### SUPPLIED PASSAGE
At conversion time clock-dependent code is called to convert the tickstamp_t
value to a tickcount_t, an unsigned 64 bit integer count of "ticks", ideally
initialized to zero when the system is booted and advancing at the rate of the
underlying counter.  How this conversion is accomplished is dependent on the
characteristics of the clock and what is convenient for the processor.  If the
hardware is a 64 bit counter and it is convenient to sample all 64 bits in the
tickstamp_t then the conversion may do nothing, if the counter is less than
64 bits then the clock dependent code may be called upon to supply the high
order bits of the tickcount_t representation, while if the hardware is other
than a free running up-counter (say, a count down interrupt timer) then the
conversion may require some arithmetic.

The conversion from a tickcount_t `tc' to a systime_t `t' is done in
clock-independent code with the following computation (all variables but
maybe 's' are unsigned 64 bit integer values):

    t = (tc << s) * r + c

Here, `s' is a constant initialized from the nominal rate of the clock and is
chosen so that bit 32 of the shifted counter value (tc << s) will change state
at least once each second.  The multiply by `r' returns the high order 64 bits
of the 128 bit product; with a minimal value of `s' at least 63 bits of `r'
will be significant.  The values of `r' and `c' are manipulated to implement
adjustments.  A step offset adjustment would be implemented by modifying the
value of `c', while a rate of advance adjustment would be made by modifying `r'
with a corresponding change to `c' to maintain phase continuity.  One additional
feature, the ability to schedule an adjustment to occur at a precise future
time, is used to implement slewed offset adjustments a la adjtime(2) (using a
pair of rate of advance adjustments, one done `now' and another restoring the
original `r' scheduled at the moment the requested offset will have
accumulated) and for leap second support (a step or slewed offset adjustment
scheduled at an appropriate time for the leap).  To enable the scheduling of
future changes, and to retain history so that tickcount_t values which are
converted late end up producing the same systime_t value that they would have
had they been converted immediately, conversion constants are stored in a
circular array of (tc, r, c) tuples, with the value of `tc' indicating the
tickcount_t value at which the constants became valid for use.  The conversion
of a `tc' hence searches for constants starting at the most recent array entry
and returning the constants from the first entry found with a `tc' no later
than the target.
######
### TASK REQUIREMENTS
From the passage on clock tick conversion, reproduce verbatim the stretch from "At conversion time" through "require some arithmetic.".
### EXTRACTED ENTRIES
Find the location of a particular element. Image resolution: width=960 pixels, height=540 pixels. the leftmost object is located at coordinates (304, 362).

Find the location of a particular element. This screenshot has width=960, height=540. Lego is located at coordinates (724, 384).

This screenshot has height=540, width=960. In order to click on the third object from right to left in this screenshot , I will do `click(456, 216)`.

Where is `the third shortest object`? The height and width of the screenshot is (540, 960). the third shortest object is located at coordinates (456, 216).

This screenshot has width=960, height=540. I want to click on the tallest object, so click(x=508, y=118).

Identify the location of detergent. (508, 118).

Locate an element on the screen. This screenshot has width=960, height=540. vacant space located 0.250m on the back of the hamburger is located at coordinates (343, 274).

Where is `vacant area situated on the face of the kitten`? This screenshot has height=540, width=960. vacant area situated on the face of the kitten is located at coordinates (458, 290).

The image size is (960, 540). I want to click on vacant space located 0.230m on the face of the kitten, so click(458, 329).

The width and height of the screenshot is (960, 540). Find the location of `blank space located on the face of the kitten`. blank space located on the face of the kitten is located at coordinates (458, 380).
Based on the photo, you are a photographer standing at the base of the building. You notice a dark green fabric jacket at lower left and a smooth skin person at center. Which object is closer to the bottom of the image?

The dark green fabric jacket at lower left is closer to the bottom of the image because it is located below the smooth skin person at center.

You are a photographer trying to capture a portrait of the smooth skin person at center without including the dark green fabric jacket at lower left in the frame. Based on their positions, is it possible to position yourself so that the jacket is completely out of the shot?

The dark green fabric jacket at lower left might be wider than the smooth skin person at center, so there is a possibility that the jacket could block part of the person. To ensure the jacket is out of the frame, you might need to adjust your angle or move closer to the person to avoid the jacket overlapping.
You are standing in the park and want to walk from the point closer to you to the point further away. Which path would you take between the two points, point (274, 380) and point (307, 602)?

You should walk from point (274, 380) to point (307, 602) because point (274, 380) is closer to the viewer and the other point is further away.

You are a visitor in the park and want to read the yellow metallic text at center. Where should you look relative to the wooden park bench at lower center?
######
### TASK OUTPUT
At conversion time clock-dependent code is called to convert the tickstamp_t
value to a tickcount_t, an unsigned 64 bit integer count of "ticks", ideally
initialized to zero when the system is booted and advancing at the rate of the
underlying counter.  How this conversion is accomplished is dependent on the
characteristics of the clock and what is convenient for the processor.  If the
hardware is a 64 bit counter and it is convenient to sample all 64 bits in the
tickstamp_t then the conversion may do nothing, if the counter is less than
64 bits then the clock dependent code may be called upon to supply the high
order bits of the tickcount_t representation, while if the hardware is other
than a free running up-counter (say, a count down interrupt timer) then the
conversion may require some arithmetic.